Travis Kavulla writes in National Review today about the benefits that have accrued to Ohio’s electricity consumers from market competition - and the state’s attempts to undermine those benefits with legislation to prop up uncompetitive generating assets….
Ohio’s legislature courageously voted to de-monopolize its electricity sector two decades ago. Since then, power generators have had to compete with one another for consumers’ business, rather than having their prices fixed by utility regulators.
Public policy only rarely has direct, and positive, effects on the price of a major commodity. This is one of those policies. Ohio has outperformed its neighbors Indiana and Kentucky, where the electric power industry remains fully monopolized. Those states have seen electricity prices increase about 30 percent from 2008 to 2016. Ohioans’ bills have risen, but only by half that. Ohio’s energy policy has allowed the state to capitalize on the massive Marcellus Shale gas fields that sit under Ohioans’ feet. When customers are not on the hook to monopolies for multi-decadal investments in power plants, capital more easily recirculates into newer, more efficient investments.

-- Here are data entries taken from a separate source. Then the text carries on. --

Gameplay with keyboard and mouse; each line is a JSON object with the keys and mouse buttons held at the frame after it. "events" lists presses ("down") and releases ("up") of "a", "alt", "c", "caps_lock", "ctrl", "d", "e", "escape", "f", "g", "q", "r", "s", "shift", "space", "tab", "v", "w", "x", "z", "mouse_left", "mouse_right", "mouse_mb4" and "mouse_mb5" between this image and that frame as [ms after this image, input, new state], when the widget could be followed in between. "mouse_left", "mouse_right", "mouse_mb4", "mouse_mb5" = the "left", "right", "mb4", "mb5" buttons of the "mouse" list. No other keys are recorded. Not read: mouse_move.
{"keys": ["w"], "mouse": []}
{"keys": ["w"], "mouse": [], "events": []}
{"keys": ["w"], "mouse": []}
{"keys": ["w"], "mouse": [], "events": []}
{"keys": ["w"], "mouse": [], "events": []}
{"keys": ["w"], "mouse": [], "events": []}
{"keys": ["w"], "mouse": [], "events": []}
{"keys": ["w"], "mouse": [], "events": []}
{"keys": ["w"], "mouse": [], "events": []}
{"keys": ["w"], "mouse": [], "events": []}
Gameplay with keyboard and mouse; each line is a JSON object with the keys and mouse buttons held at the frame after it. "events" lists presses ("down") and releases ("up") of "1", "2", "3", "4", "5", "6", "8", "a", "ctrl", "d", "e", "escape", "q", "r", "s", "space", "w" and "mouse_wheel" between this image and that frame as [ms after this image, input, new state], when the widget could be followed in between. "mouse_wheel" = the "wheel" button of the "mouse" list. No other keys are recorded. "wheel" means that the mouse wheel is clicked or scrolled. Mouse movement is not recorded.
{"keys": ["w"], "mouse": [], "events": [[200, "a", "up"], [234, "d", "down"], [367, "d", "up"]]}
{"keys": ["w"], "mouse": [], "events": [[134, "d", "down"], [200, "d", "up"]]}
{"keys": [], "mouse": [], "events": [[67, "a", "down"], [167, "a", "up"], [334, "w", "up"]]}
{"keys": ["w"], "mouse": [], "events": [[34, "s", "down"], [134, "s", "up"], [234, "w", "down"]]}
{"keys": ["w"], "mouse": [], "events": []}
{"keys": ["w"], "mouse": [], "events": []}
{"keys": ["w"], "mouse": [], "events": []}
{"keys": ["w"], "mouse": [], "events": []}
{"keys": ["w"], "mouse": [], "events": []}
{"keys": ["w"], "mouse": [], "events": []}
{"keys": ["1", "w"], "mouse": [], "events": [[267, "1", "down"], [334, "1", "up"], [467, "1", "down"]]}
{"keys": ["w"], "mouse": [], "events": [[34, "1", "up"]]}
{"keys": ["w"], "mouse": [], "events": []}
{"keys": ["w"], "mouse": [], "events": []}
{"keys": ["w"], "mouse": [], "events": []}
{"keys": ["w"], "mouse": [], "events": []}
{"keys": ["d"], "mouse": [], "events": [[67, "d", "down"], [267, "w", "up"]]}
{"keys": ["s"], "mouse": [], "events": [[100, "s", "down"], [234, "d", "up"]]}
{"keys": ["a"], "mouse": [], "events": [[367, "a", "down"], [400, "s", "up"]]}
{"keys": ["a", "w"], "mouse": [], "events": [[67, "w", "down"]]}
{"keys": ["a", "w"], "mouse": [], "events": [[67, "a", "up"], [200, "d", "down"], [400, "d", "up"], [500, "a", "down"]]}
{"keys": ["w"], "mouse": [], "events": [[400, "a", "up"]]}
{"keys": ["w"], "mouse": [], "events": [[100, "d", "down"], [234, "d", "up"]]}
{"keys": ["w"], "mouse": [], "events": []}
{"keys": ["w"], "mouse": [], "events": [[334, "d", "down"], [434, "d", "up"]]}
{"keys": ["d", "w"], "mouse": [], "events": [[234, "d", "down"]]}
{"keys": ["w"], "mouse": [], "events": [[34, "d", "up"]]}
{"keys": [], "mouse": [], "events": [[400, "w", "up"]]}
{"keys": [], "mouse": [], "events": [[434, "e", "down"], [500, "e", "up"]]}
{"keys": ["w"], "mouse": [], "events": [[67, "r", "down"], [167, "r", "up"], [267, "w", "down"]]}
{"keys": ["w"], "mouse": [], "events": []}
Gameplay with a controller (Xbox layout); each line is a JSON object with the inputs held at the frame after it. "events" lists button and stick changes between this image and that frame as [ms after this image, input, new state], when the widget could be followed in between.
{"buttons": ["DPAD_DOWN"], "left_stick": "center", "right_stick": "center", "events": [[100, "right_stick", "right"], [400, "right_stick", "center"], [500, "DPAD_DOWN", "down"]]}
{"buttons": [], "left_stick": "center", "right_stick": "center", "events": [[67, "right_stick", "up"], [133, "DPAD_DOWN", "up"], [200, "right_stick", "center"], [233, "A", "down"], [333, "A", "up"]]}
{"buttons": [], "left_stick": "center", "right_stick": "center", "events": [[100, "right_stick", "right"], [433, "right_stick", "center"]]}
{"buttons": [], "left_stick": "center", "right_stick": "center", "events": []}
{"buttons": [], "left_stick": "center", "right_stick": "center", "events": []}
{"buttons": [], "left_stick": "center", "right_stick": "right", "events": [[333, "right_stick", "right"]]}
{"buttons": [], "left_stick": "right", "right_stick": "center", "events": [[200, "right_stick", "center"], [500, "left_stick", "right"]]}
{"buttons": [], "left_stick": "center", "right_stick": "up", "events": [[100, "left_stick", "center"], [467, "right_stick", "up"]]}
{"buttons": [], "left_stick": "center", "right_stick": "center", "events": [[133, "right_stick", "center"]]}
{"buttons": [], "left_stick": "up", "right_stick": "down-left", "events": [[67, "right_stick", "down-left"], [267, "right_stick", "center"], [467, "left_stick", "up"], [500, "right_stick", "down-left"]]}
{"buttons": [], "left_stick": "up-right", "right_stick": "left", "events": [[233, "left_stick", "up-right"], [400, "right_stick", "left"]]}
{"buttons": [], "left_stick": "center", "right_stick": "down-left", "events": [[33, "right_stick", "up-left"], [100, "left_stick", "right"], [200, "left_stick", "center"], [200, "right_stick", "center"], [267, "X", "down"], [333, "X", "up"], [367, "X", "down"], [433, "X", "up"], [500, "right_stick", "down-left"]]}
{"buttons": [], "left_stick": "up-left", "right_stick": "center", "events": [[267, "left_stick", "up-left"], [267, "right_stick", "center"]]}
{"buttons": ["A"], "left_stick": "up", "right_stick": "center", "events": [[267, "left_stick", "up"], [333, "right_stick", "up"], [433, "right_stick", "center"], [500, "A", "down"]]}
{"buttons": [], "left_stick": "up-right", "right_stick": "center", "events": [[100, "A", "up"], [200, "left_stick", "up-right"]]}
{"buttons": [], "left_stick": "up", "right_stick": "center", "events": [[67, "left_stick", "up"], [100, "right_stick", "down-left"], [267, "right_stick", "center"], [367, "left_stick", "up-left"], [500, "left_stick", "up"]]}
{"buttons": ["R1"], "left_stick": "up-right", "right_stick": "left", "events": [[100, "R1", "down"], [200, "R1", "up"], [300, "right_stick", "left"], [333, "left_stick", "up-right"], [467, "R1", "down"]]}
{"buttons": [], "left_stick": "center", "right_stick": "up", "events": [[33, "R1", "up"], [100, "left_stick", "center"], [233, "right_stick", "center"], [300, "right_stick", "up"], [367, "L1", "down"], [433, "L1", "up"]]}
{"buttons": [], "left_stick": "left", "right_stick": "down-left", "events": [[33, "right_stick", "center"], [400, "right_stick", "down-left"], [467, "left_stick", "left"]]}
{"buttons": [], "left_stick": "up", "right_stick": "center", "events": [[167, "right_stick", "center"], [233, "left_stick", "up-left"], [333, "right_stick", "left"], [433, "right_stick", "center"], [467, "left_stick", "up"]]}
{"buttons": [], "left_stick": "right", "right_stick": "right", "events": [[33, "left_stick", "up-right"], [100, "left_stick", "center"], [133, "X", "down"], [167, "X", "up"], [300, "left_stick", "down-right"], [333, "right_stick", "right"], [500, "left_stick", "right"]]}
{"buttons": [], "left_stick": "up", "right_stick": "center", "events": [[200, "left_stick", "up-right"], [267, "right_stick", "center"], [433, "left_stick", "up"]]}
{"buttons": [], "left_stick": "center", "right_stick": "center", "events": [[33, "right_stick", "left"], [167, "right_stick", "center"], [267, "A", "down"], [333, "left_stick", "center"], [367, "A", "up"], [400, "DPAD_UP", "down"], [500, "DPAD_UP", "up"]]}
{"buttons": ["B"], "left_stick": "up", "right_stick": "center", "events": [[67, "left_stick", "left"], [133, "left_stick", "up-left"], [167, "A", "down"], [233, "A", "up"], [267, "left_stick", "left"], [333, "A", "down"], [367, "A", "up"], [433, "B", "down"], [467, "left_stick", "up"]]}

Now it’s just a matter of convincing state legislators to accept the fruits of their policy. Rather than amplifying the benefits of low-cost energy, the state has diminished them by furnishing handouts to the state’s erstwhile monopolies. Four of them — FirstEnergy, AEP, Duke, and Dayton Power & Light — have through legislation and regulation extracted more than $15 billion in subsidies since the state’s ostensible “deregulation,” according to the Ohio Consumer Counsel.